■ **Extrait du document**:
⁂
- Droit Social
- Marcel Houben
- fraude sociale , mise à disposition , autorité , sécurité sociale , application , UE , abus de droit , détournement , évitement , faux indépendant
Par la première mesure, la loi du 24 juillet 1987 sur la mise à disposition de travailleurs
à des utilisateurs est rendue plus stricte. Cette loi interdit à l’employeur de mettre ses
travailleurs à la disposition d’un tiers, dans l'hypothèse où ce tiers exerce une autorité sur
les travailleurs. Ce principe a été rendu plus souple en 2000 par l’autorisation à l’utilisateur de
donner des instructions aux travailleurs dans certains domaines bien définis.
Cet assouplissement a de nouveau été affaibli : seule l’exercice de l’autorité par l’utilisateur
dans le contexte du respect de ses obligations en la matière du bien-être au travail reste
autorisée sans formalités supplémentaires.
L’exercice de l’autorité par l’utilisateur sur les travailleurs mis à la disposition dans d’autres
domaines (à titre d’exemple, le temps de travail et le temps de repos, l’exécution du travail
convenu) sera dès à présent possible uniquement en vertu d’un contrat entre l’employeur et
l’utilisateur, à condition que
- les instructions, que l’utilisateur est autorisé à donner aux travailleurs, soient décrites dans
le contrat d’une manière explicite et détaillée ;
- ce droit du tiers de donner des instructions ne porte pas atteinte à l’autorité dont dispose
l’employeur ;
- l’exécution pratique de ce contrat entre l’employeur et l’utilisateur corresponde entièrement aux
stipulations du contrat.
⁂
■ **Exercices**:
**a.** Répondez aux questions suivantes d'après le texte sur la mise à disposition de travailleurs :
(i) De quelle date est la loi sur la mise à disposition de travailleurs à des utilisateurs ?
(ii) En quelle année le principe de cette loi a-t-il été rendu plus souple ?
(iii) Dans quel contexte l'exercice de l'autorité par l'utilisateur reste-t-il autorisé sans formalités supplémentaires ?
**b.** Poursuivez le texte sur la mise à disposition de travailleurs à partir de sa dernière phrase.
⁂
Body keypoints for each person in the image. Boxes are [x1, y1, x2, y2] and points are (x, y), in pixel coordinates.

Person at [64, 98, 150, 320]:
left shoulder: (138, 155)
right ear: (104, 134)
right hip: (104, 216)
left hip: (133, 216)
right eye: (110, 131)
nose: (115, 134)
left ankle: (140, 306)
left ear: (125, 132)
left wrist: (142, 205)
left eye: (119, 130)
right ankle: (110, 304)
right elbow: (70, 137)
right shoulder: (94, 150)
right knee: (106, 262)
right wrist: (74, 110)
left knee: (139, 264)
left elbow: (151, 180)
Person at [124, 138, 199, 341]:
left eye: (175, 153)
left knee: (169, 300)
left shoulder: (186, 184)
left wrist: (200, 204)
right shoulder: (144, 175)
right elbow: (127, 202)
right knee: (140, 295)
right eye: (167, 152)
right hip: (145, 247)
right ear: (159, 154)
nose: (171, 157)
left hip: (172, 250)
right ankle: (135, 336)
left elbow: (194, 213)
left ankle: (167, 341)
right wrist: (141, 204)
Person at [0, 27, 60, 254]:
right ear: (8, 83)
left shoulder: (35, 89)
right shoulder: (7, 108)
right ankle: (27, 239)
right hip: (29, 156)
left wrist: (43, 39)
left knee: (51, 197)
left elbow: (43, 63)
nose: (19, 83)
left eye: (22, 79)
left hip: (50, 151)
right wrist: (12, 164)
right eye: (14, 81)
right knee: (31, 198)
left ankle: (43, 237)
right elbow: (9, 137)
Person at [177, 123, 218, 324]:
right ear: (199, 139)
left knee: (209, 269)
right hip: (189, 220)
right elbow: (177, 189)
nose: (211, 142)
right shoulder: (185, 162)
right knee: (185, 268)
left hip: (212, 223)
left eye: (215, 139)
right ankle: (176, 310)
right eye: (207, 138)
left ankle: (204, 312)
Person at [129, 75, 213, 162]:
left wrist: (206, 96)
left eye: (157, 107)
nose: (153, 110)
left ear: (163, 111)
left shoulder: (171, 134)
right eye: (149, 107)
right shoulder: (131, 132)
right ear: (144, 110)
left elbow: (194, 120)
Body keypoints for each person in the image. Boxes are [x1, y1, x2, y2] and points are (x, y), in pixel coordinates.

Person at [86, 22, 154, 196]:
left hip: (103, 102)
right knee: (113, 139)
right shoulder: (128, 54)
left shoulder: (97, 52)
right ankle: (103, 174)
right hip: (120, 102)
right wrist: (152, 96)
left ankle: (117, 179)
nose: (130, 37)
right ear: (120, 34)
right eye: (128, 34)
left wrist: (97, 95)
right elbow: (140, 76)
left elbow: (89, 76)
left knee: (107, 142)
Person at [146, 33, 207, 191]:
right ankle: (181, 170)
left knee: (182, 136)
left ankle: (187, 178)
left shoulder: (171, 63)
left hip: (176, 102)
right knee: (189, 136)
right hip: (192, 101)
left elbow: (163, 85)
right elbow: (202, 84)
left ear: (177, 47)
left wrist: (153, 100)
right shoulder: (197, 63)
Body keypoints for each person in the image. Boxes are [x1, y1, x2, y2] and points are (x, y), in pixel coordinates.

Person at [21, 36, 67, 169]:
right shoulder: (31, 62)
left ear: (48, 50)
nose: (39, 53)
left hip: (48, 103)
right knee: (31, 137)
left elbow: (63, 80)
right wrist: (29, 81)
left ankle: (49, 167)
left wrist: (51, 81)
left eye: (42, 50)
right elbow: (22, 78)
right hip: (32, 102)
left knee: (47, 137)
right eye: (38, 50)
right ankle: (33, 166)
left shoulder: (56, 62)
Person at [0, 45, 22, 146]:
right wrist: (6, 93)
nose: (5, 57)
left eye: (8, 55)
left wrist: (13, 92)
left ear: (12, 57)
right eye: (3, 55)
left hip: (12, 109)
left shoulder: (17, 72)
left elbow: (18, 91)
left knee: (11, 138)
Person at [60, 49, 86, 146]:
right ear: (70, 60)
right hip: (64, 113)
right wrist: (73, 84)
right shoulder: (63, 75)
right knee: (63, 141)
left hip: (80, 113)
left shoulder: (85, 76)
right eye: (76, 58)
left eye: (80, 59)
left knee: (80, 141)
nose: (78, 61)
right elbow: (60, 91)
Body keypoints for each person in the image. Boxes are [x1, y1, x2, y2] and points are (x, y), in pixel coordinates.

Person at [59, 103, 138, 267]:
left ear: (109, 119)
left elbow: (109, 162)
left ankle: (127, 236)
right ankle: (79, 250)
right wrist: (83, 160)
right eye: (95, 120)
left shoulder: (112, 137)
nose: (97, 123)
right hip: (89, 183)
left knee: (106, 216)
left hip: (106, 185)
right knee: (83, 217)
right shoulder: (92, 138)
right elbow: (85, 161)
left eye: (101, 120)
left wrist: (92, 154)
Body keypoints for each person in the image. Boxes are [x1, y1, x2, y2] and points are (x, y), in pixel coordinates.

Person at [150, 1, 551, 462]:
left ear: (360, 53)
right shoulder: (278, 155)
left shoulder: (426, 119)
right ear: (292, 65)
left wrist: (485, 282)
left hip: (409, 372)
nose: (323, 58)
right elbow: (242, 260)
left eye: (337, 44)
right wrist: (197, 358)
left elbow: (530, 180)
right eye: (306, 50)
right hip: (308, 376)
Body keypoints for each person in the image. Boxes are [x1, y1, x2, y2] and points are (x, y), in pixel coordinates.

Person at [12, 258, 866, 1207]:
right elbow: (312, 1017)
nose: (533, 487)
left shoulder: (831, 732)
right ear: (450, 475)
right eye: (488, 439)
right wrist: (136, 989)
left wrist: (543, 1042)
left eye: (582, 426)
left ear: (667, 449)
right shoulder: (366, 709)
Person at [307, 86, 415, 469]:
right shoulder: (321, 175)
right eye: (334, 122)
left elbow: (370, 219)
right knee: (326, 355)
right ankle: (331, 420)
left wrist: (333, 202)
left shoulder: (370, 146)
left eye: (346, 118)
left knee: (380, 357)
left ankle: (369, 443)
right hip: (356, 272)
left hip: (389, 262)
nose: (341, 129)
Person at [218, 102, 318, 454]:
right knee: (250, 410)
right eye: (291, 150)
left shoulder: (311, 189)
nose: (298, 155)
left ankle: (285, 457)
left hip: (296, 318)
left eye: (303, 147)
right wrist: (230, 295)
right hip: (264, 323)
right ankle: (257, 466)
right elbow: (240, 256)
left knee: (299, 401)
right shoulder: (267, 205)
⁂
■ **Corrigés des exercices**:
**a.**
(i) Du 24 juillet 1987.
(ii) En 2000.
(iii) Dans le contexte du respect de ses obligations en matière de bien-être au travail.

**b.**
Le législateur ne détermine donc pas une distinction claire entre ce qui est permis et ce qui ne
l’est pas. Le critère est « l'érosion de l’autorité" dont dispose l’employeur des
travailleurs mis à disposition. Dans certains domaines il est clair que l’utilisateur ne peut pas
intervenir, comme, par exemple, le licenciement (pour motifs graves ou autrement), le niveau du
salaire, le transfert du travailleur vers une nouvelle mission, … etc. Néanmoins, la zone grise
reste très large.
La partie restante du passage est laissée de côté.